Some writers put a bit of weird in a normal modern setting and use the story to comment shrewdly on real life today. This is great as long as the weird element is at the heart of the story, not just tacked on so you can make a sale to a fantasy market. ‘An Old Passion’ by Storm Constantine is a fairly run of the mill ghost story but entertaining in the way it gets the realities of life in an English village.
‘Walking Wounded’ by Michael Marshall Smith is a weird story of a man who, shortly after moving to a new flat, begins to develop wounds on different parts of his body, like stigmata, for no apparent reason and also shows what life is like for a couple in modern London.
‘20-20 Vision’ by Debbie Bennett addressed the very modern issue of the housing shortage in Britain through the eyes of a likeable female protagonist and two unlikeable men. It was well-written and entertaining but I thought the basic premise didn’t make any sense. If a government wanted to do this there are easier ways.
‘Mannequins’ is by Mark Samuels. The first person narrator is fascinated by a building he can see from the window of his own office where he works as an architect. It’s 27 floors with an exterior of green dark glass and there may be something wrong with it because no business stays there very long with staff falling prey to some mysterious malaise. One day, it hosts an exhibition by performance artist Eleazer Golmi: ‘Mannequins in aspects of terror.’ In vocabulary and tone, this had the feel of one of Lovecraft’s New York stories. A masterpiece.

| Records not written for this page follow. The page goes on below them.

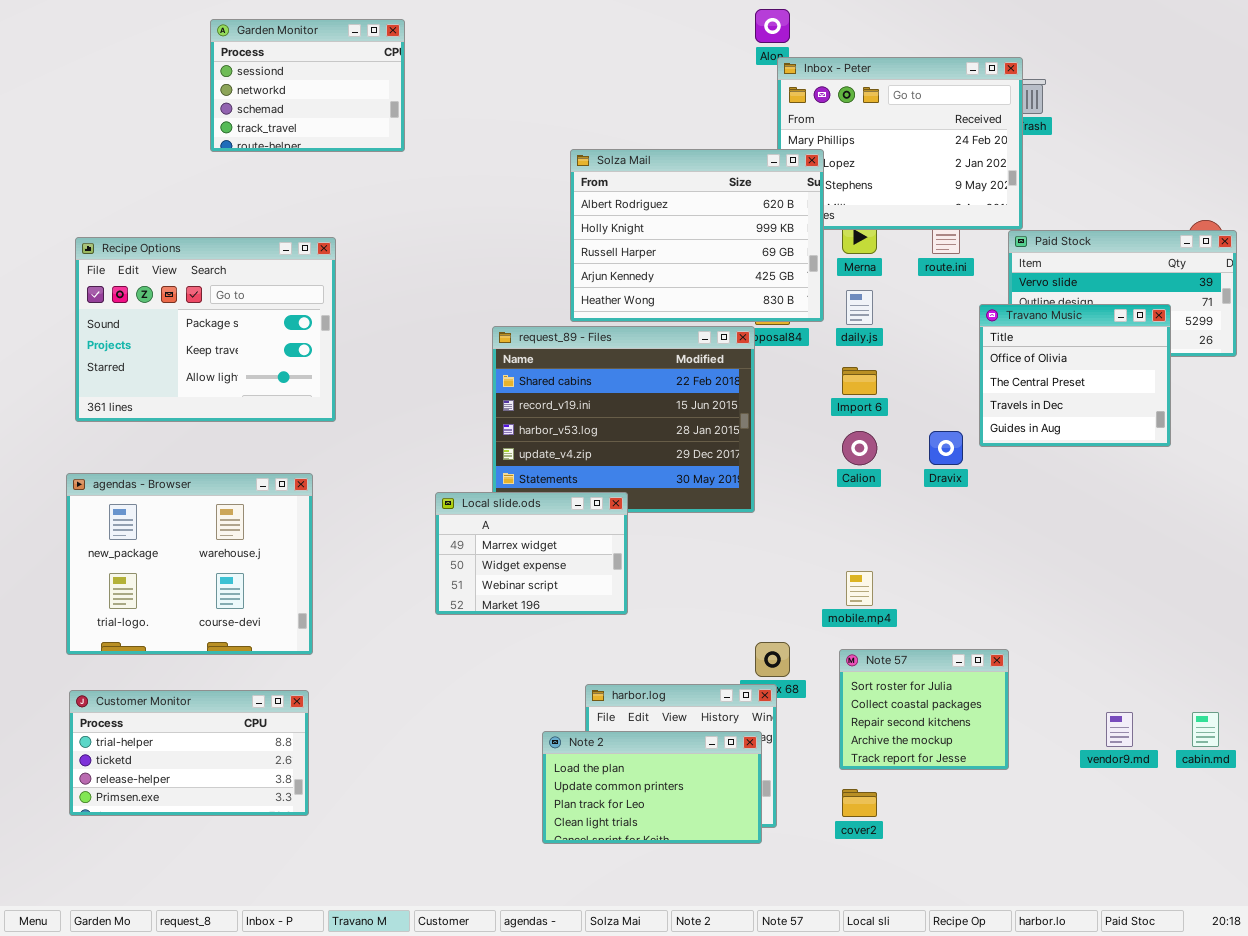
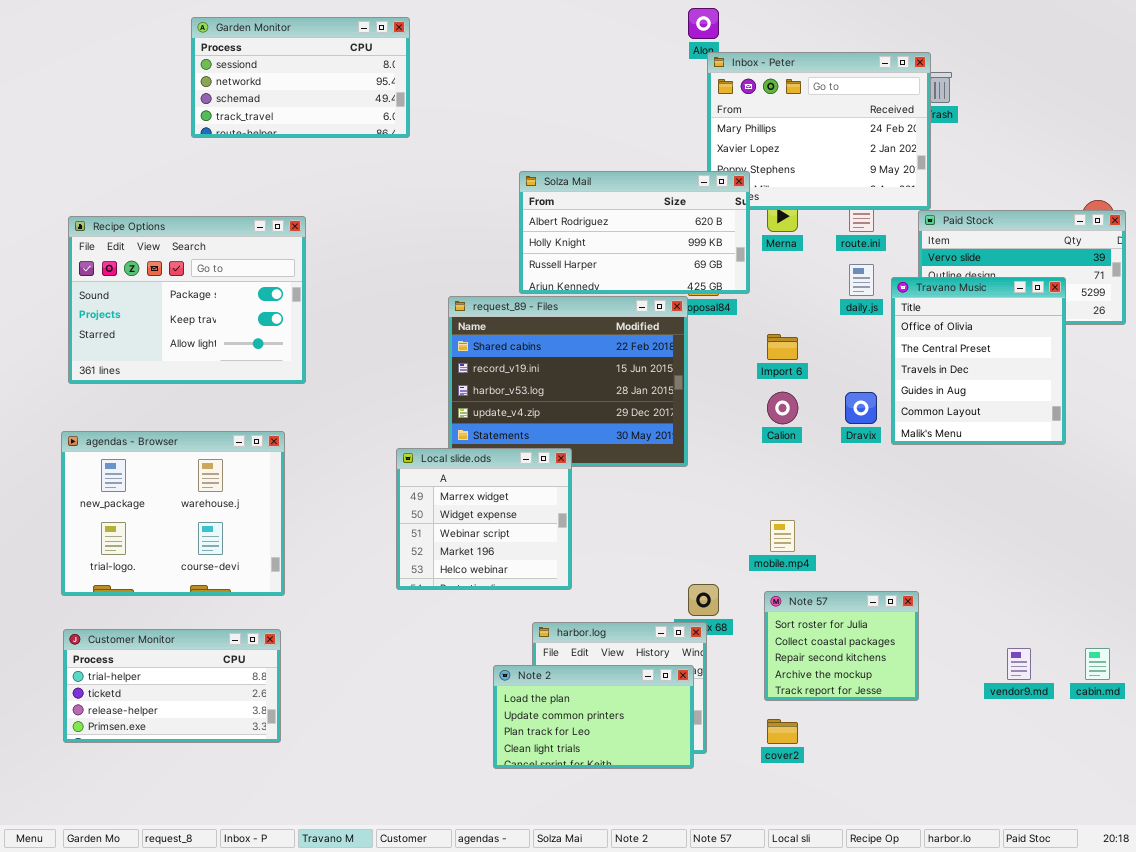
Garden Monitor: [210,19,405,152] -> [191,17,410,138], resized
Solza Mail: [570,149,824,322] -> [519,171,750,294], resized
daily.js: [846,290,873,325] -> [849,264,874,296], moved
Travano Music: [979,304,1171,447] -> [891,277,1066,445], resized
Local slide.ods: [435,492,628,615] -> [396,448,572,590], resized

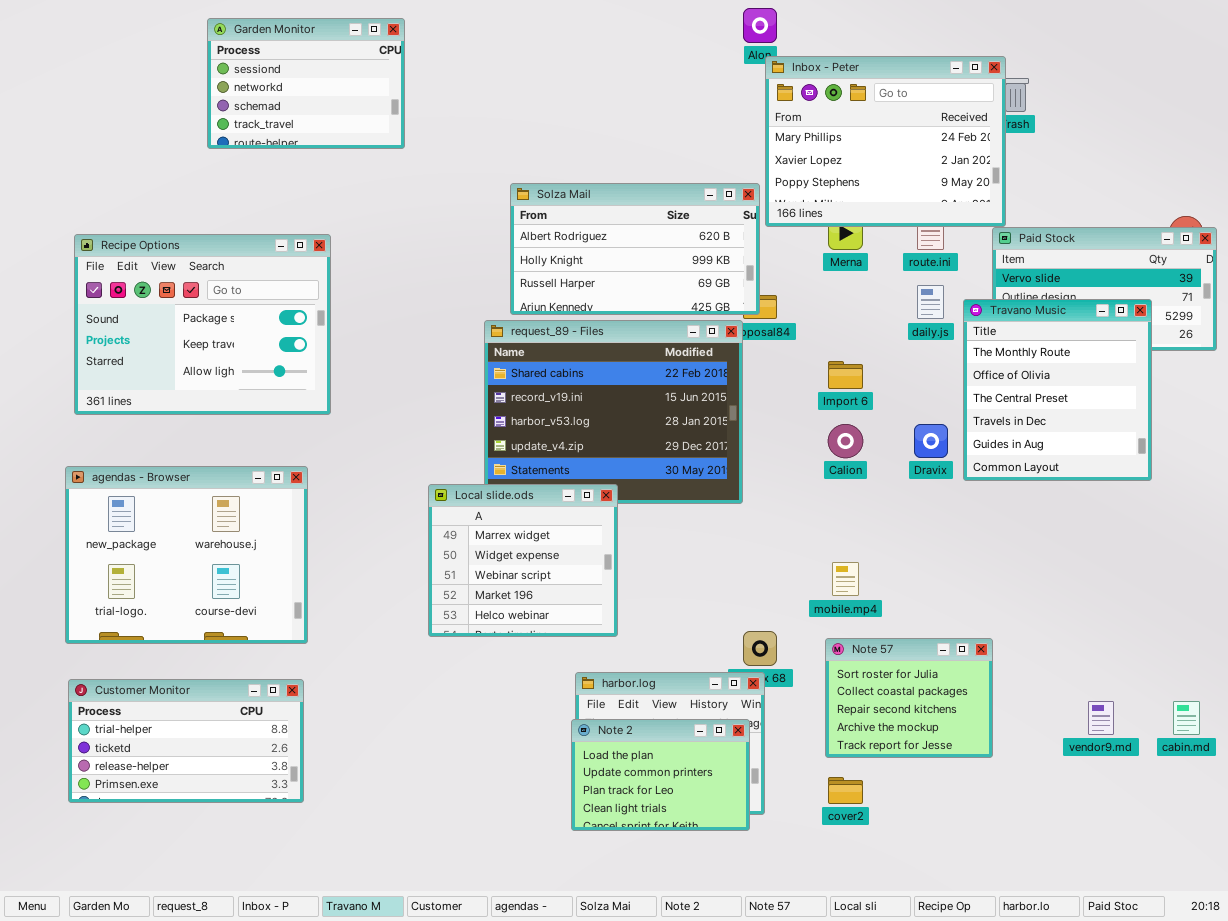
Garden Monitor: [191,17,410,138] -> [207,18,405,149], resized
Solza Mail: [519,171,750,294] -> [510,183,760,315], moved
Travano Music: [891,277,1066,445] -> [963,299,1152,481], scrolled up 1 row
Note 2: [493,665,694,769] -> [571,719,750,831], resized

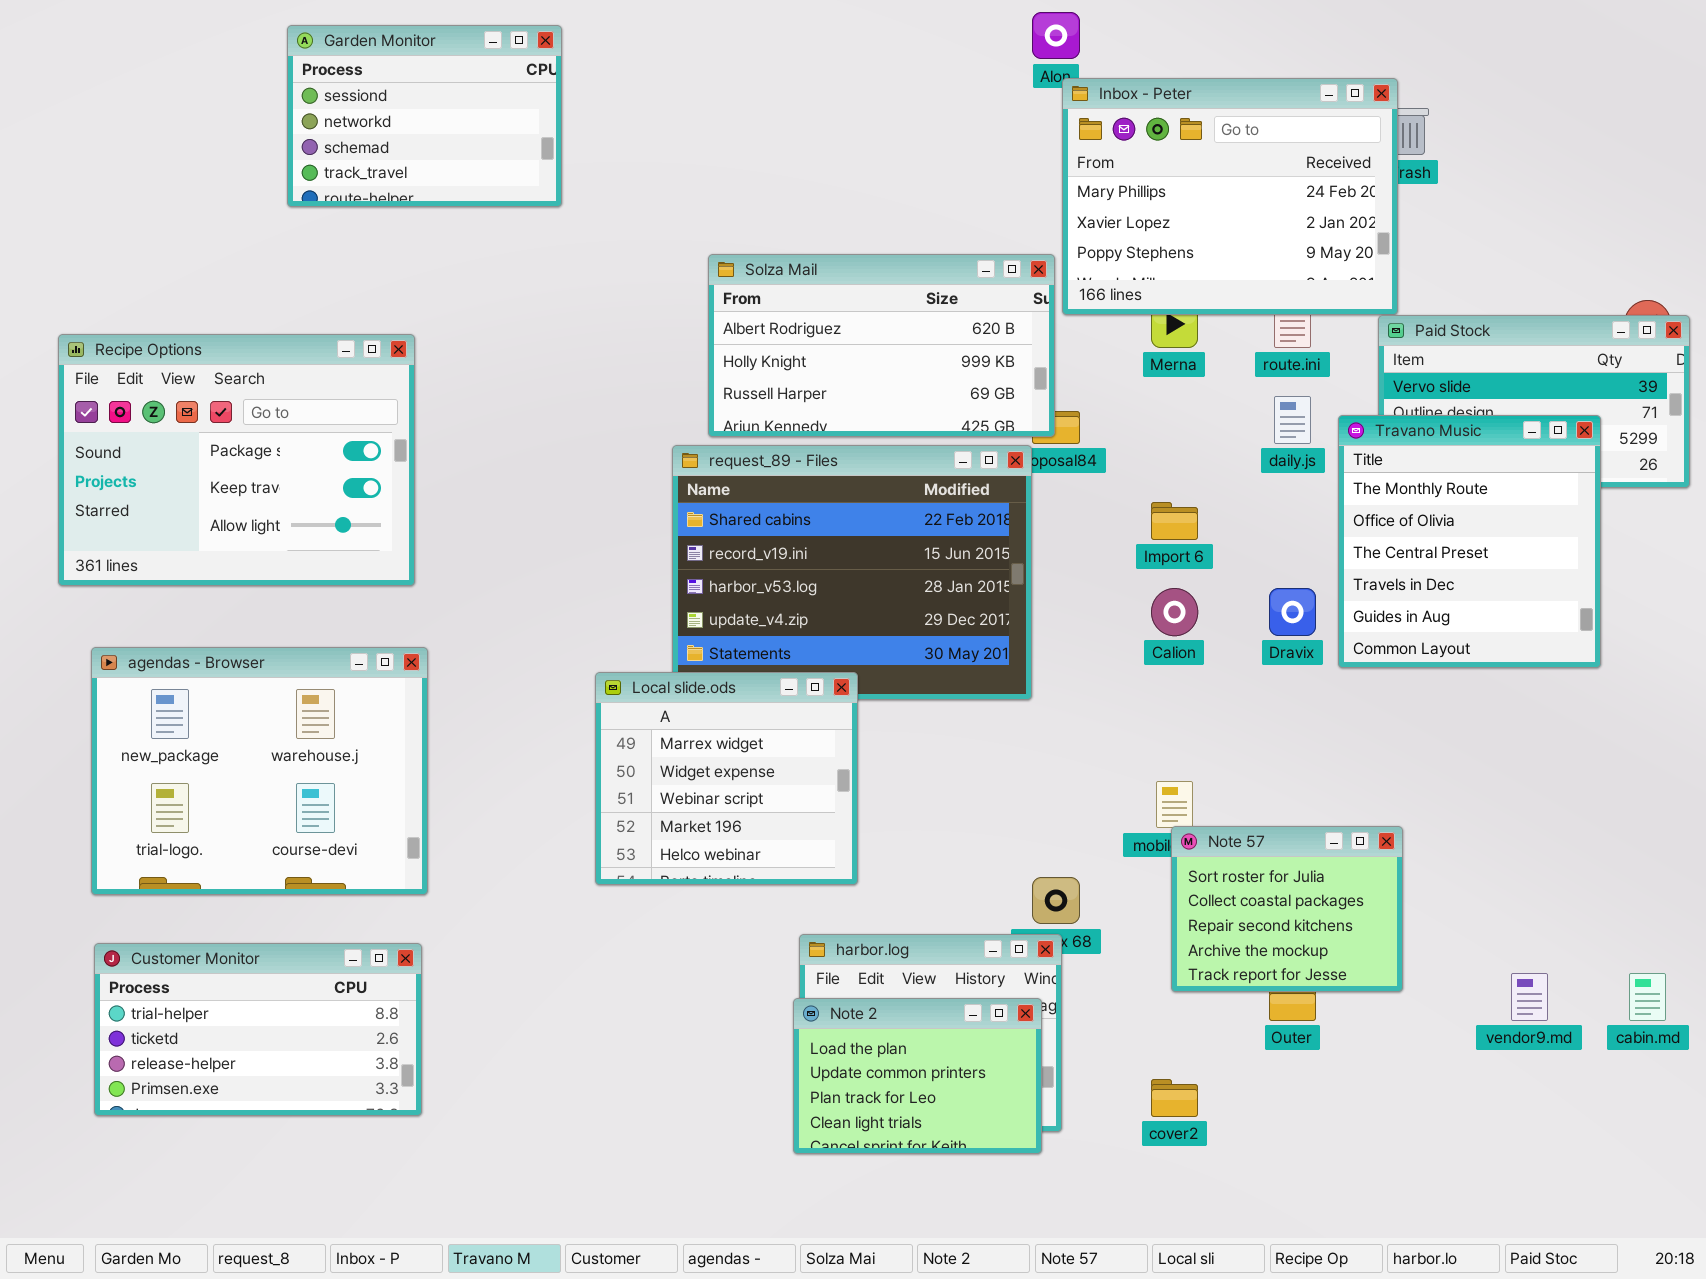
Recipe Options: [74,234,331,415] -> [58,334,415,586], moved
Note 57: [825,638,993,758] -> [1171,826,1403,992], moved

I also enjoyed the grim coroner in ‘The Heart Of New Orleans’ by Poppy Z Brite, another good city story. Even though the central premise didn’t really grab me, I liked the writing enough to enjoy the ride. Rats taking over London is not new but ‘Seven Feet’ by Christopher Fowler makes it personal with a man whose wife goes mad. Her family are religious nuts who look after their own, in a way.
Modern horror fiction attracts literary writers who want to say something about modern life. If the comments are interesting and the writing is beautiful but the weird thing doesn’t work but it doesn’t always matter, as long as there’s some sort of denouement. A short story doesn’t take up much of your time and atmosphere can be as important as the plot. All in all, this is an enjoyable collection, certainly no real turkeys. It’s out of print now but you can buy it used and make a donation to the charity if you like. Oddly, the used paperback edition is much more expensive in the US than the UK but the second-hand book market is mad now.
(pub: Telos, 2006. 387 page enlarged paperback. Price: £12.99 (UK), $22.95 (US), $29.95 (CAN). ISBN: 1-84583-046-6)
Telos informs me that this book is still available from them as a paperback for £ 3.99 (UK).